Williams v. State

W. SHARP, Judge.

Williams appeals from the summary denial of his motion filed pursuant to Florida Rule of Criminal Procedure 3.850. We affirm because it appears his motion is time-barred, and because of the passage of time there is no practical remedy the state courts can *86fashion. Only the federal courts can help Williams now.

The essence of Williams’ claim is that he pled guilty to trafficking in cocaine1 in 1989 as a result of a plea bargain. He was sentenced to five years in prison, with credit for time served. He had been serving a twenty-year sentence in the federal prison for federal offenses. Williams was returned to Florida for prosecution of the trafficking offense.

Williams asserts that part of the plea bargain was that his sentence for trafficking was to be served concurrently with his federal sentence. However, when he completed serving his trafficking sentence in 1990, he was returned to the federal authorities, who then disclosed to him that he was not going to be given credit on his federal sentence for the time served in the Florida prison.

Williams claims his attorney assured him, after he had been sent to the Florida prison rather than the federal prison, that she would seek clarification and file a motion to withdraw his plea. Whether she did or not is unclear. The trial court held a hearing on Williams’ sentence eight months after it was originally imposed. The sentence was amended to state he was to serve the Florida sentence concurrent with whatever sentence he was then serving; ie., the federal sentence.

Nevertheless, Williams was returned to the state prison. He took no further action concerning the concurrency vel non of his sentences. In 1990, he filed a motion to clarify his sentence, which indicates he had been remanded to federal custody and that Florida Department of Corrections refused to say whether the state sentence was concurrent with the federal sentence.

We agree with the trial court that this 3.850 motion was untimely. It was filed almost seven years after the judgment and sentence became final and at least five years after Williams became aware that he was not receiving credit for the Florida sentence on his federal sentence.

Further, the state sentence has been served in full and Williams is no longer in state custody. It appears his federal sentence was in no way enhanced as a result of the Florida conviction. Thus, Williams is not in custody as required by rule 3.850 and the state can give him no relief.

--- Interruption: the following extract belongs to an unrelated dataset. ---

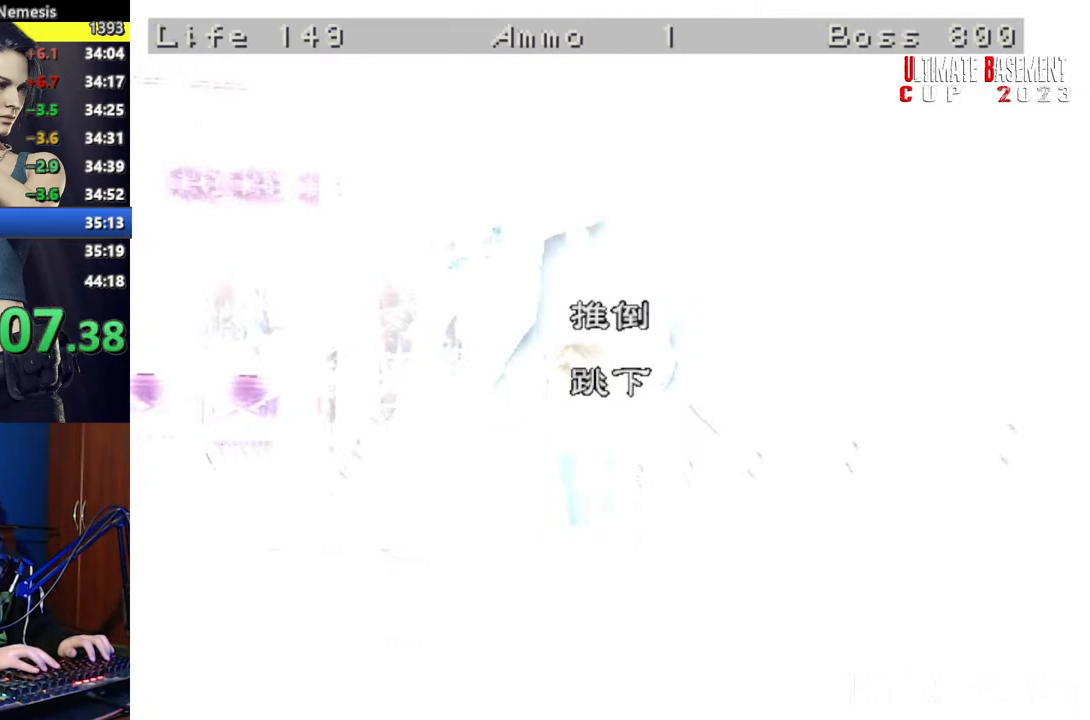
{"keys": ["semicolon", "shift"], "events": [[500, "semicolon", "down"]]}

A defendant who alleges in a timely post-conviction motion that his plea was involuntary, because he was promised that his sentence would be concurrent with a sentence in another case, and who states that he would not have entered the plea had he not been promised a concurrent sentence, has stated a prima facie ground for relief and is entitled to a hearing. See Hightower v. State, 650 So.2d 1086 (Fla. 1st DCA 1995); Perkins v. State, 696 So.2d 1343 (Fla. 2d DCA 1997); Schroeder v. State, 641 So.2d 947 (Fla. 5th DCA 1994). Had Williams filed a timely motion to withdraw his plea in this case, he would have been entitled to a hearing. 2

However, having served his Florida sentence, it is too late for Williams to seek to withdraw a guilty plea based on the timing of the serving of that sentence and a federal sentence. The state prison time has been served and it has been served in the state prison system. Those facts cannot be undone. At this point, the state courts have no power or mechanism to force the federal authorities to give a defendant credit for the time served in the state prison. His remedy lies solely with the federal courts.

AFFIRMED.

GRIFFIN, C.J., and HARRIS, J„ concur.

. § 893.135(l)(b)l„ Fla. Stat

. Taylor v. State, 710 So.2d 636 (Fla. 3d DCA 1998).